Pat December 13, 2011 at 07:26 PM
My view is that I'm heartbroken for these men who served us so long and so well in important positions. It's all just a shame. No one impresses me more than our wonderful Monarch firefighters, paramedics, and their leadership. They are the BEST. I have a hundred-percent confidence in them and sincere admiration for them all. I rely on their good judgment, good sense, good intentions, and good knowledge. It only takes 5 seconds for any man in a traditionally male occupation to say, "These women are one of us. We need them and their skills. It was always wrong to give women coworkers a hard time, and now it's illegal too. I'll have no part in it." Choosing instead to actively or passively go along in a doomed effort to push back against "the dreaded women invaders of our realm" does show a lack of leadership and lack of good sense by Monarch, It should never have gotten started; it should never have been allowed to go on.

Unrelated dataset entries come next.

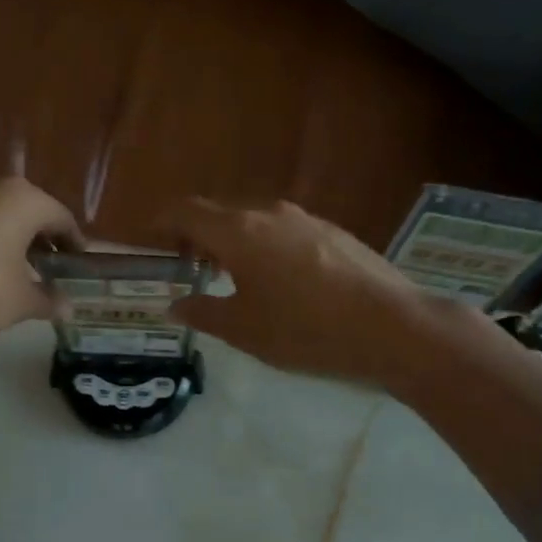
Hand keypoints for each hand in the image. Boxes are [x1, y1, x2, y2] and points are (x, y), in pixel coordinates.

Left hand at [0, 178, 80, 339]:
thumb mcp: (19, 303)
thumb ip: (49, 301)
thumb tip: (67, 306)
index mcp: (23, 200)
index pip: (63, 220)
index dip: (75, 247)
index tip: (79, 270)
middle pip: (30, 214)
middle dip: (43, 244)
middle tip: (51, 275)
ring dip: (13, 244)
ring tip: (17, 277)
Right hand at [158, 198, 472, 385]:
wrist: (392, 327)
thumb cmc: (306, 330)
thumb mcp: (245, 330)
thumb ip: (203, 312)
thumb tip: (175, 304)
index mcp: (238, 231)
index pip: (185, 211)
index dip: (161, 222)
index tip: (149, 242)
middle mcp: (269, 213)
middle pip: (218, 212)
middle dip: (195, 235)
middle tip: (188, 269)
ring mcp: (305, 219)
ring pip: (253, 220)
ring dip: (231, 241)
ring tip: (231, 278)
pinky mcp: (333, 231)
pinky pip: (282, 230)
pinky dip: (263, 245)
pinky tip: (277, 281)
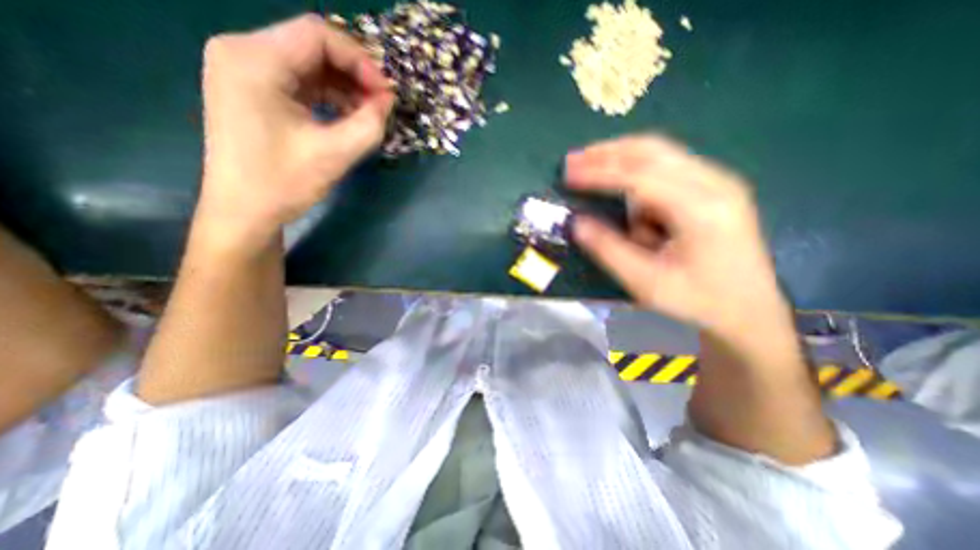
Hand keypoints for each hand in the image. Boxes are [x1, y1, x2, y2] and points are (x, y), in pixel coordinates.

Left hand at [195, 13, 393, 244]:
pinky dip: (329, 97)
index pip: (318, 35)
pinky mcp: (254, 92)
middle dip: (354, 75)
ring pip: (309, 65)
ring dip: (345, 87)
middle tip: (381, 105)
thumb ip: (369, 124)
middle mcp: (243, 52)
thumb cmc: (283, 183)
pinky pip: (300, 83)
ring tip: (369, 115)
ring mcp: (246, 72)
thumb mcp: (335, 154)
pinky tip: (348, 118)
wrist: (243, 211)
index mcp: (254, 59)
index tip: (386, 94)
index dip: (360, 61)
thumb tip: (388, 101)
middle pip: (313, 47)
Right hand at [572, 134, 789, 338]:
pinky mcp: (713, 187)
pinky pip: (667, 168)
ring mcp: (718, 182)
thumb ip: (609, 250)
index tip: (569, 175)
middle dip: (608, 152)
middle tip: (573, 160)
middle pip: (653, 151)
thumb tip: (578, 224)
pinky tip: (621, 189)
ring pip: (660, 154)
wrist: (750, 309)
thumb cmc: (699, 300)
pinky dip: (637, 173)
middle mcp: (715, 184)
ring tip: (589, 167)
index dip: (600, 173)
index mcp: (701, 210)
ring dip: (621, 158)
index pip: (640, 177)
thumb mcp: (647, 283)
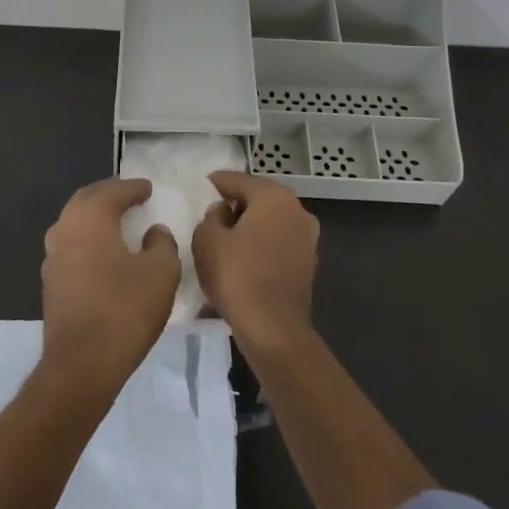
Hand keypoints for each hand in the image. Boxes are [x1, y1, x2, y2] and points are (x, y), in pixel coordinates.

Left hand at [40, 178, 180, 390]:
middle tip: (129, 195)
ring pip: (74, 222)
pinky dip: (87, 239)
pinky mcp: (50, 281)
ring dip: (94, 216)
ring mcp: (52, 256)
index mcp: (90, 218)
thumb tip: (154, 232)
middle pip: (86, 200)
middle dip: (108, 194)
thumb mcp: (161, 273)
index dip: (133, 187)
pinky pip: (70, 246)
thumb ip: (162, 244)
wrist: (82, 363)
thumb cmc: (124, 310)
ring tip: (116, 220)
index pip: (113, 191)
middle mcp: (65, 229)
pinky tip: (102, 252)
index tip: (147, 187)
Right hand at [192, 171, 319, 349]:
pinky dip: (260, 246)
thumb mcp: (207, 239)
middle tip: (209, 215)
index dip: (215, 183)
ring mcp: (307, 238)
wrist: (273, 329)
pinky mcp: (308, 264)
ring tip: (223, 240)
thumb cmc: (236, 276)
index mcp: (274, 197)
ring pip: (269, 223)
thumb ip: (211, 216)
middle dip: (234, 205)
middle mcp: (297, 210)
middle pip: (258, 199)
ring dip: (249, 227)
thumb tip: (223, 212)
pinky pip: (277, 244)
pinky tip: (242, 260)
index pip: (238, 180)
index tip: (200, 186)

Linda Day January 29, 2013 at 03:45 PM
This statement, in my opinion, shows the "good ole boys network" is still alive, "the appearance of wrongdoing—whether it happened or not" - Really?! Whether it happened or not?! These women had long DOCUMENTED lists. These weren't fictious claims, nor merely implied behaviors. These rude, immature, unprofessional, harrassing and offensive things HAPPENED and for that snide remark to be tucked into this article, I find disgusting. Sorry Hoffman, you just lost a reader. These women were repeatedly and regularly crapped on by men in positions of power and by other men, in uniforms, who are "supposed" to be the good guys. Good guys don't need to harrass, intimidate or target women to make themselves feel like "real men". Why did Goodson kill himself? In my opinion, because he got caught. The world now knew his true hateful, discriminatory and unprofessional persona and rather than admit what he did was wrong, he killed himself. He "helped so many" - unless you were a woman and then his only focus was to make your life and your job hell. Where's the honor and glory in that? Why aren't you writing glowing pieces about these two women who had to struggle to overcome horrible obstacles, like Goodson and men like him, to fulfill their dreams? There's the REAL story.